> **Work required**
Leaving out every picture, output the records below exactly as they are.
──────────────────────────────
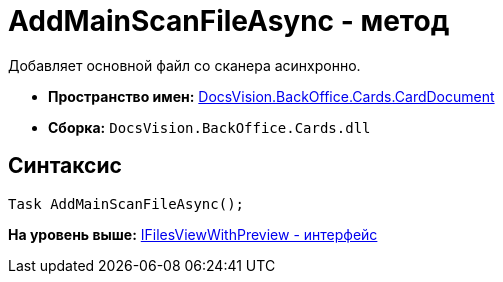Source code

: = AddMainScanFileAsync - метод

Добавляет основной файл со сканера асинхронно.

* [.keyword]*Пространство имен:* xref:CardDocument_NS.adoc[DocsVision.BackOffice.Cards.CardDocument]
* [.keyword]*Сборка:* [.ph .filepath]`DocsVision.BackOffice.Cards.dll`

[[AddMainScanFileAsync_1_MT__section_jct_3ds_mpb]]
== Синтаксис

[source,pre,codeblock,language-csharp]
----
Task AddMainScanFileAsync();
----

*На уровень выше:* xref:../../../../../api/DocsVision/BackOffice/Cards/CardDocument/IFilesViewWithPreview_IN.adoc[IFilesViewWithPreview - интерфейс]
──────────────────────────────
> **Completed task**
Source code

: = AddMainScanFileAsync - метод

Добавляет основной файл со сканера асинхронно.

* [.keyword]*Пространство имен:* xref:CardDocument_NS.adoc[DocsVision.BackOffice.Cards.CardDocument]
* [.keyword]*Сборка:* [.ph .filepath]`DocsVision.BackOffice.Cards.dll`

[[AddMainScanFileAsync_1_MT__section_jct_3ds_mpb]]
== Синтаксис

[source,pre,codeblock,language-csharp]
----
Task AddMainScanFileAsync();
----

*На уровень выше:* xref:../../../../../api/DocsVision/BackOffice/Cards/CardDocument/IFilesViewWithPreview_IN.adoc[IFilesViewWithPreview - интерфейс]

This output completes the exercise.